(Beginning of Given material)

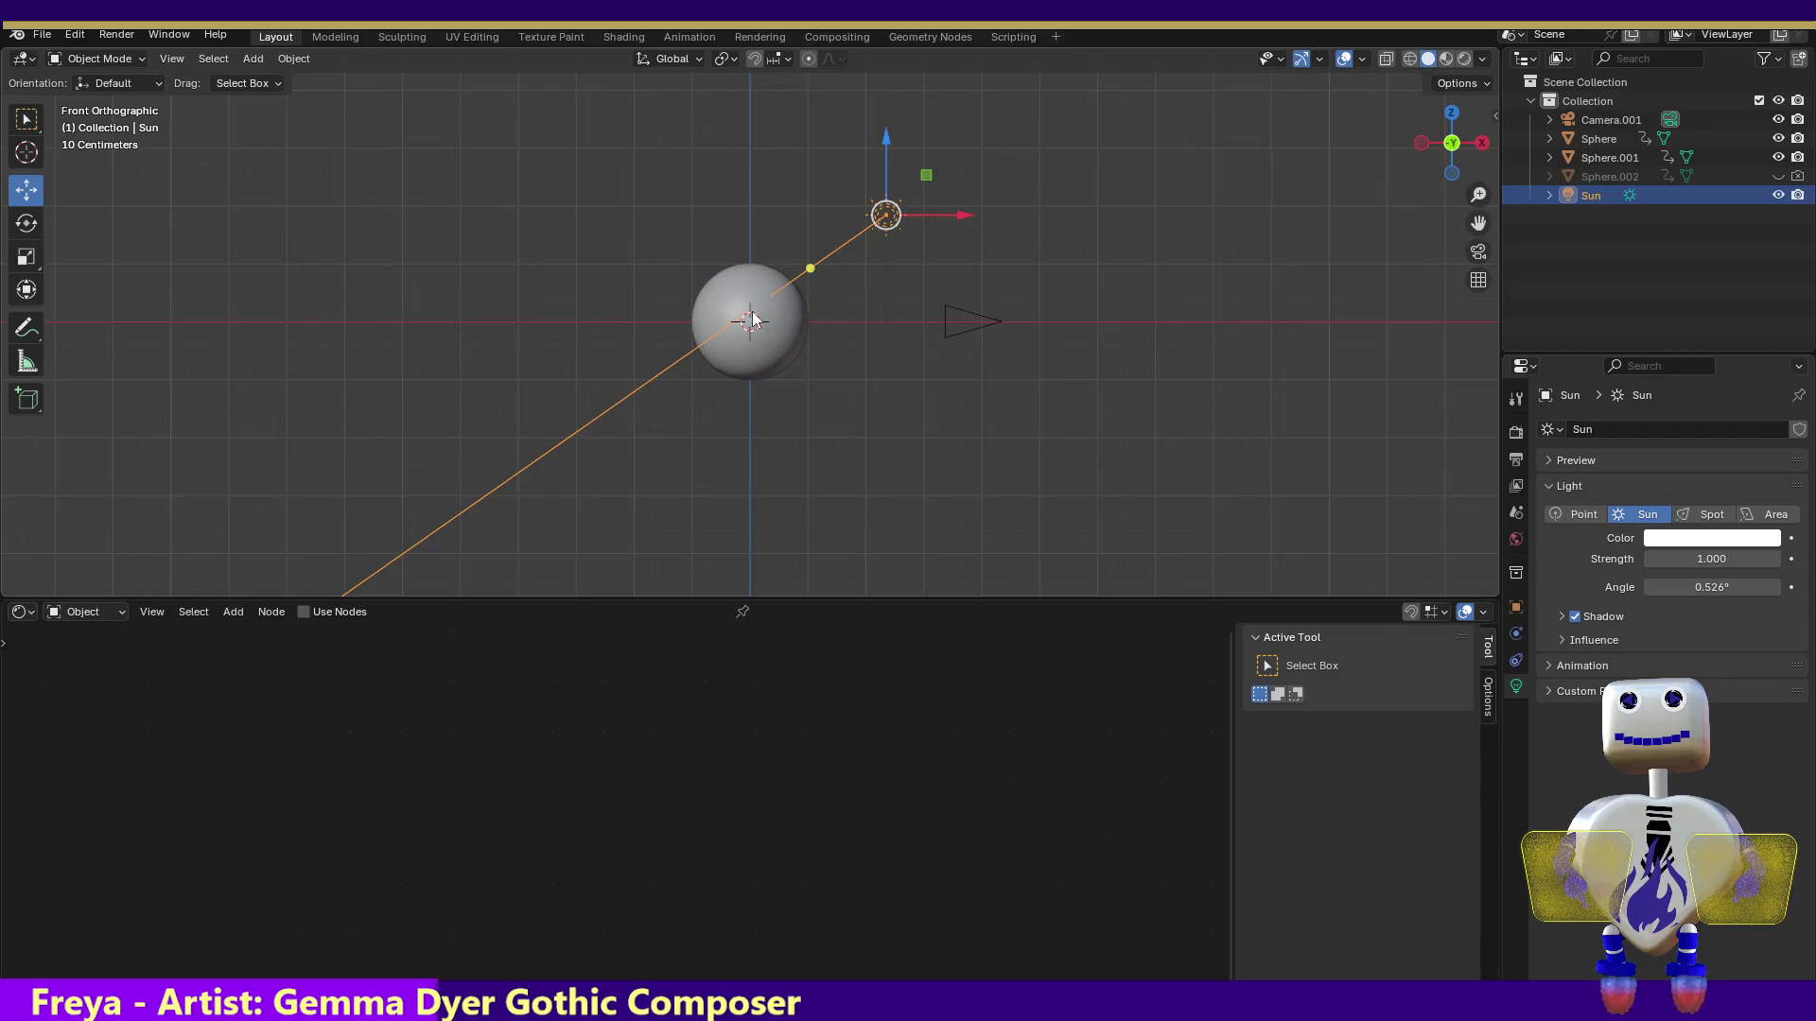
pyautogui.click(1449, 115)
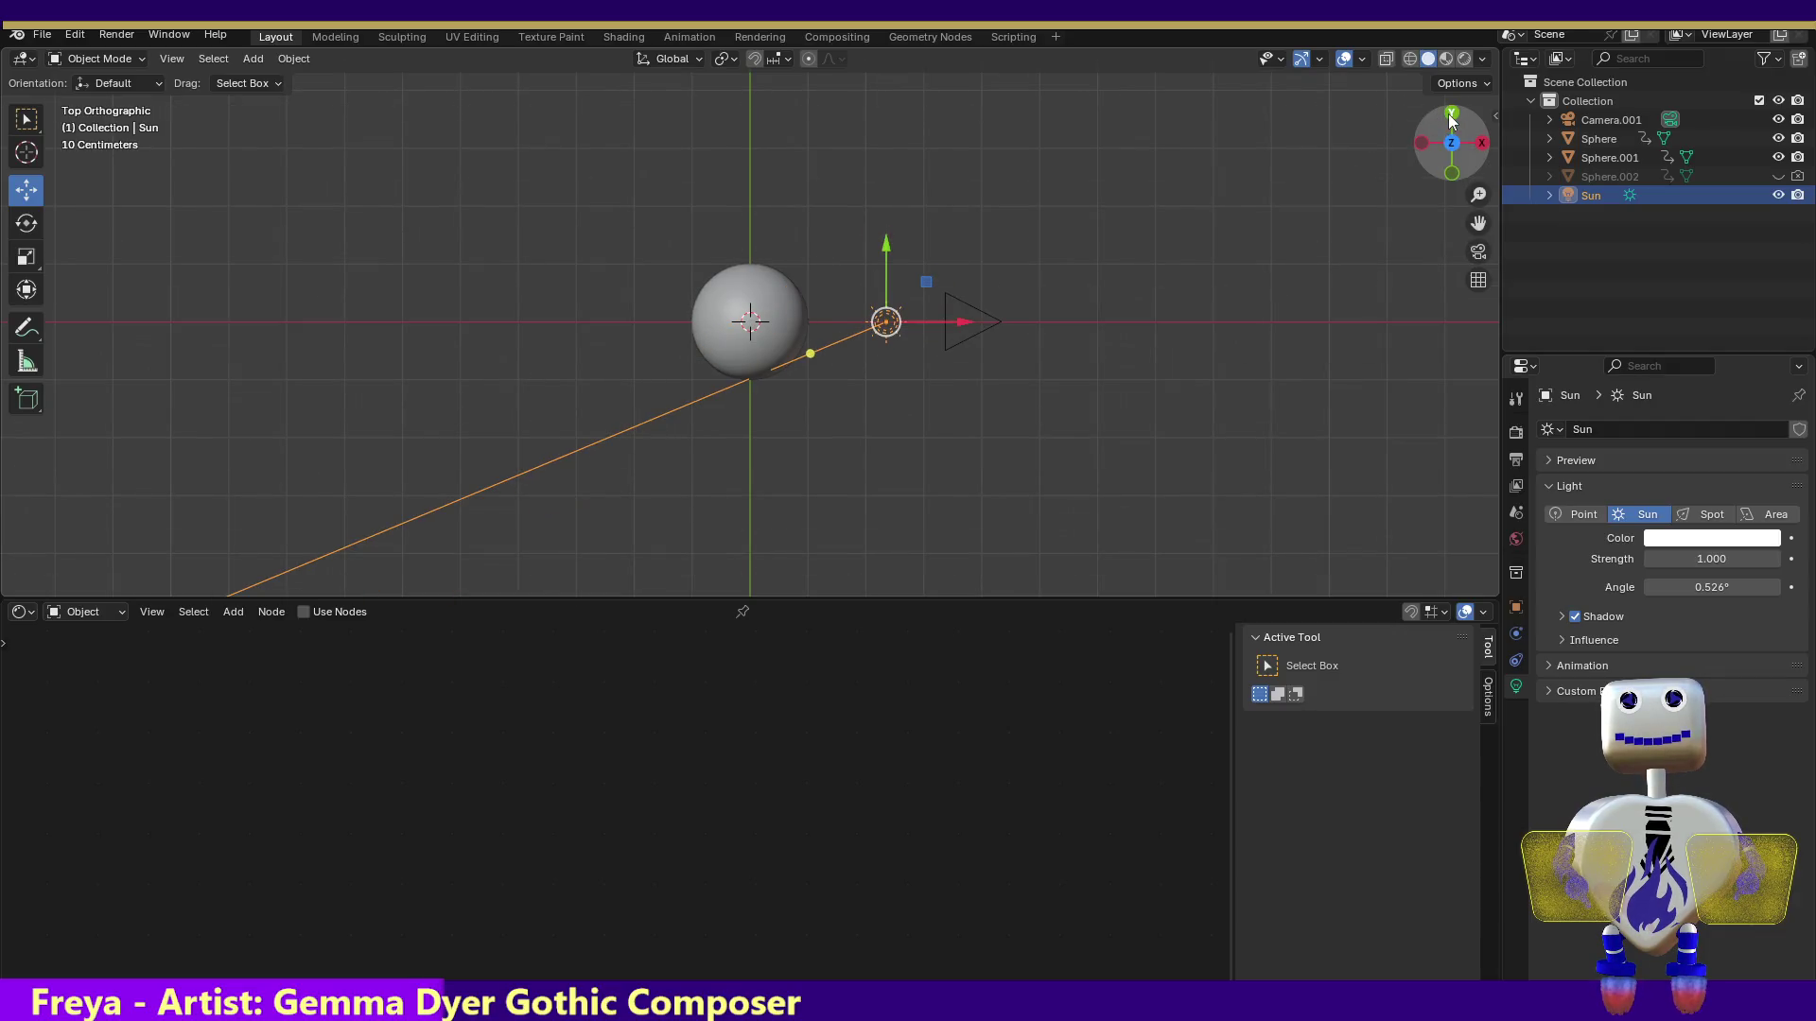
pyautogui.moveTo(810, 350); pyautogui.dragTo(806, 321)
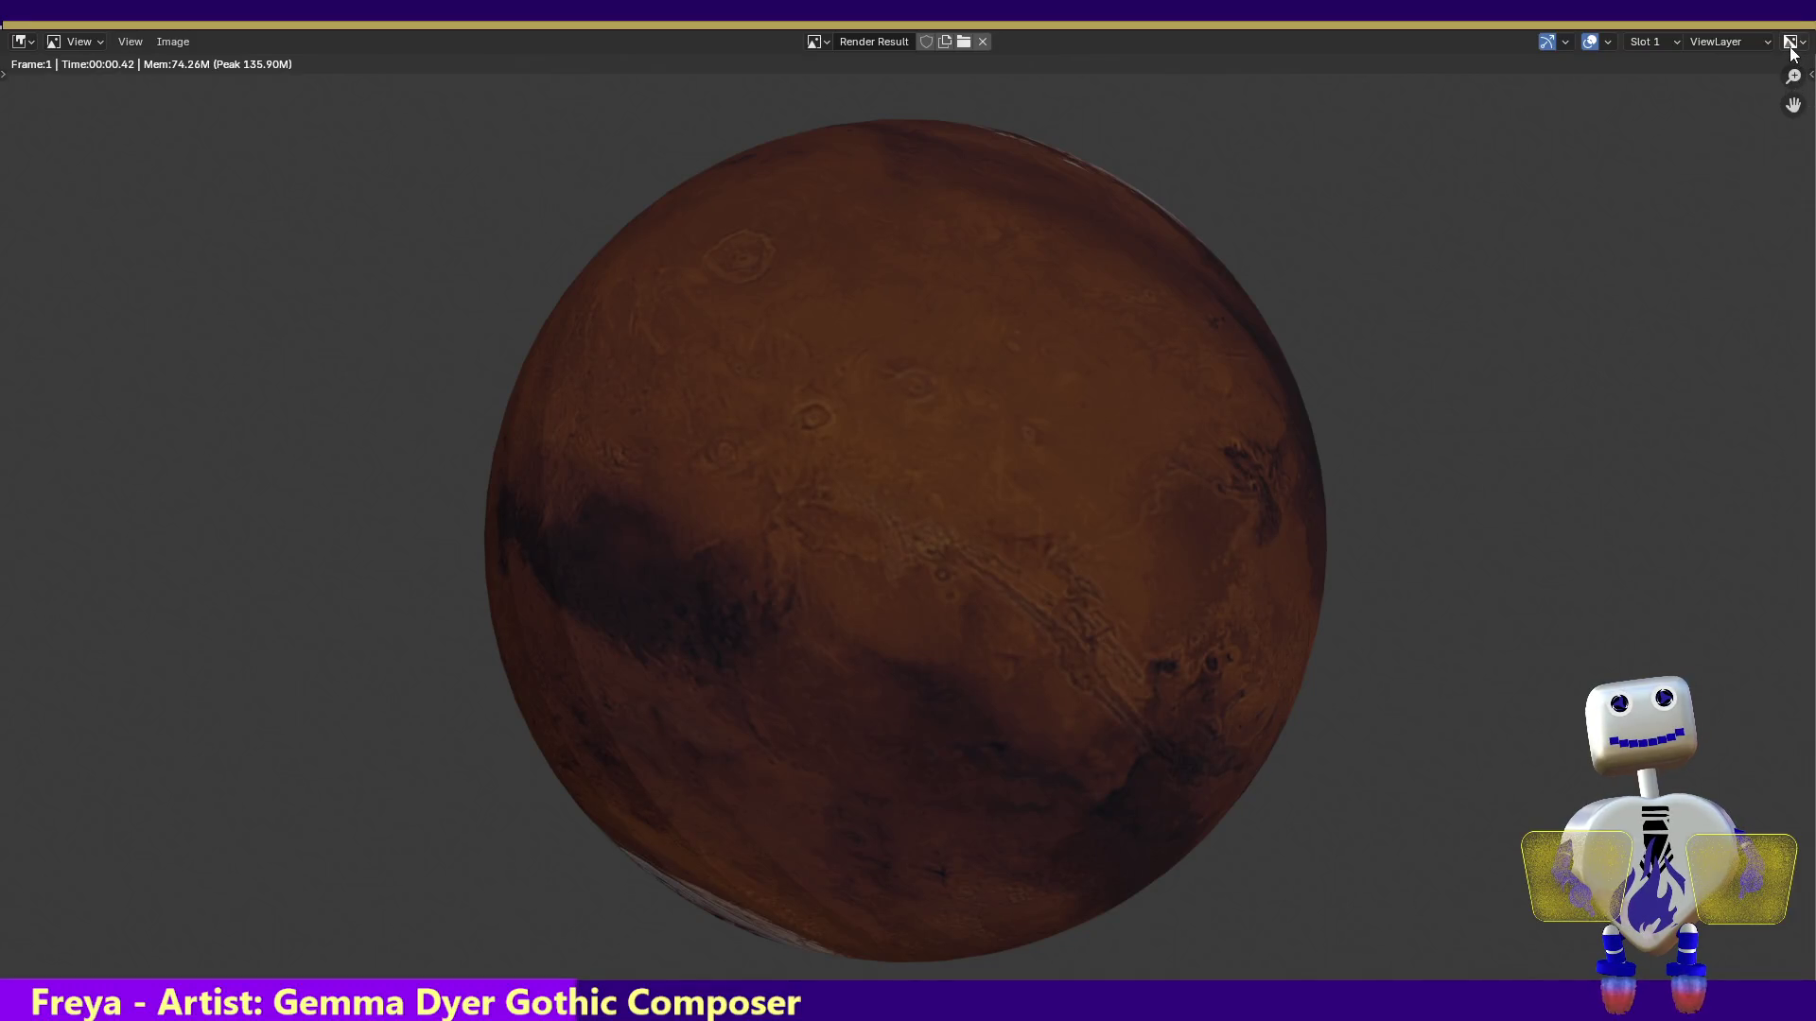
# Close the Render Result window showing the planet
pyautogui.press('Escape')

(End of Given material)

_Instructions to follow_
Leave the images out and transcribe the remaining data above word for word.

_Worked solution_
pyautogui.click(1449, 115)
pyautogui.moveTo(810, 350); pyautogui.dragTo(806, 321)
# Close the Render Result window showing the planet
pyautogui.press('Escape')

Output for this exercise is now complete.